___ ENTRIES SHOWN

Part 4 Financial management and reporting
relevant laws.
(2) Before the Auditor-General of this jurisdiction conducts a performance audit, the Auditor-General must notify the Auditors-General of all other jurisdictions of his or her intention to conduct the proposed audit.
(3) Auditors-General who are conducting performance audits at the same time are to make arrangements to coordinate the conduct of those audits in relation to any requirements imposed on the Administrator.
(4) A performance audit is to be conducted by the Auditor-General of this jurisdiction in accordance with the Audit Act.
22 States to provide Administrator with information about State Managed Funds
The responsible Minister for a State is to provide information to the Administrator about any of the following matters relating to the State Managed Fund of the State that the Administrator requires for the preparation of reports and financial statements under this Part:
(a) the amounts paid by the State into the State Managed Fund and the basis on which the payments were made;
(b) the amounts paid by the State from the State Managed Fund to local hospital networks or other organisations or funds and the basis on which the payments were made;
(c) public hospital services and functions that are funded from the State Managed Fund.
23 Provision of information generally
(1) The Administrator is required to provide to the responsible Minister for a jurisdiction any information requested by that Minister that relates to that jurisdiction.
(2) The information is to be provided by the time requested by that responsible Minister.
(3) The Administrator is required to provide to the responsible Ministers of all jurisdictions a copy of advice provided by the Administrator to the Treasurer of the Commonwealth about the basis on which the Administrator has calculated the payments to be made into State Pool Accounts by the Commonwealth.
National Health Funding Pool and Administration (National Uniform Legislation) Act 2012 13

______

[TASK INSTRUCTIONS]
Find every line above where the word "provided" occurs, and copy that line.

[YOUR RESPONSE]
(2) The information is to be provided by the time requested by that responsible Minister.
(3) The Administrator is required to provide to the responsible Ministers of all jurisdictions a copy of advice provided by the Administrator to the Treasurer of the Commonwealth about the basis on which the Administrator has calculated the payments to be made into State Pool Accounts by the Commonwealth.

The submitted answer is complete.